> **Task directions**: Nothing is needed except the lines below that run from the one with "By: NCTV17 Staff, NCTV17" through the one with "Buy This Video", repeated exactly.

(Task data Opens)

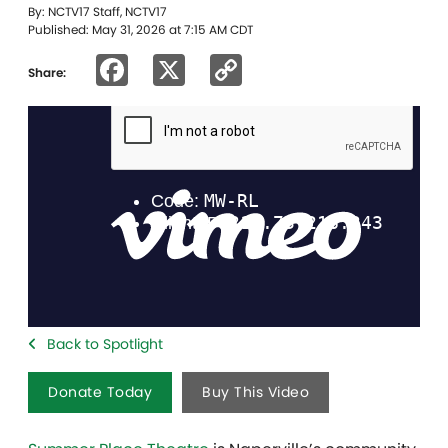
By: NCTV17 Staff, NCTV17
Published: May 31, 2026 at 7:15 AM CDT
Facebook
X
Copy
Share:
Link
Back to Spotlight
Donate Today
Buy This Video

(Task data Closes)
(Task data Opens)

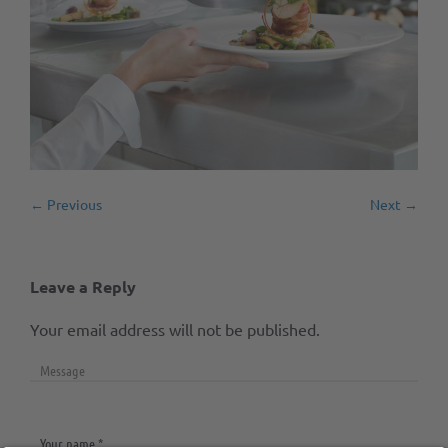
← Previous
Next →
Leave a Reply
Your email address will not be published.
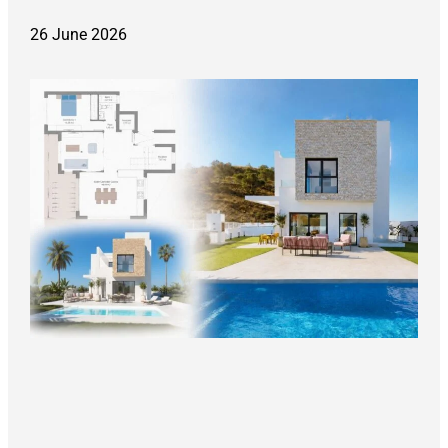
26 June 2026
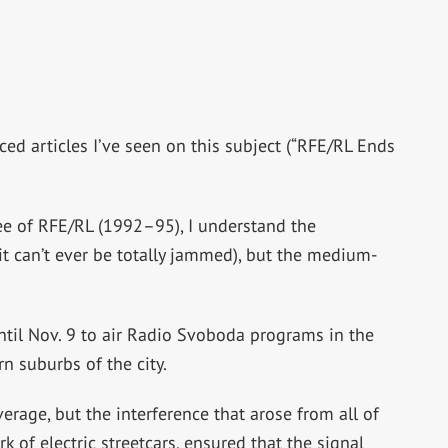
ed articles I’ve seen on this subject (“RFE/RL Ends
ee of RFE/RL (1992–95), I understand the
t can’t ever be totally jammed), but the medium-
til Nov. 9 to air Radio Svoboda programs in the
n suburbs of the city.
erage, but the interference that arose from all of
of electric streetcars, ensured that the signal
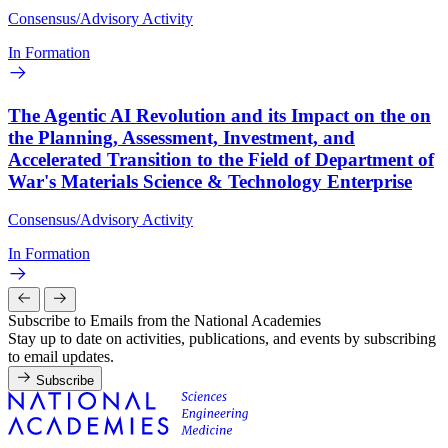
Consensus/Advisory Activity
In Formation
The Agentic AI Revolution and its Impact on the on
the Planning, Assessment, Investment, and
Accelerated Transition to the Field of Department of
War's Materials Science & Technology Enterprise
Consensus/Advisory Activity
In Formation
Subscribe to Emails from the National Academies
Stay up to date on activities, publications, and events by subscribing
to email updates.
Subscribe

(Task data Closes)

> **Solution to this task**:
By: NCTV17 Staff, NCTV17
Published: May 31, 2026 at 7:15 AM CDT
Facebook
X
Copy
Share:
Link
Back to Spotlight
Donate Today
Buy This Video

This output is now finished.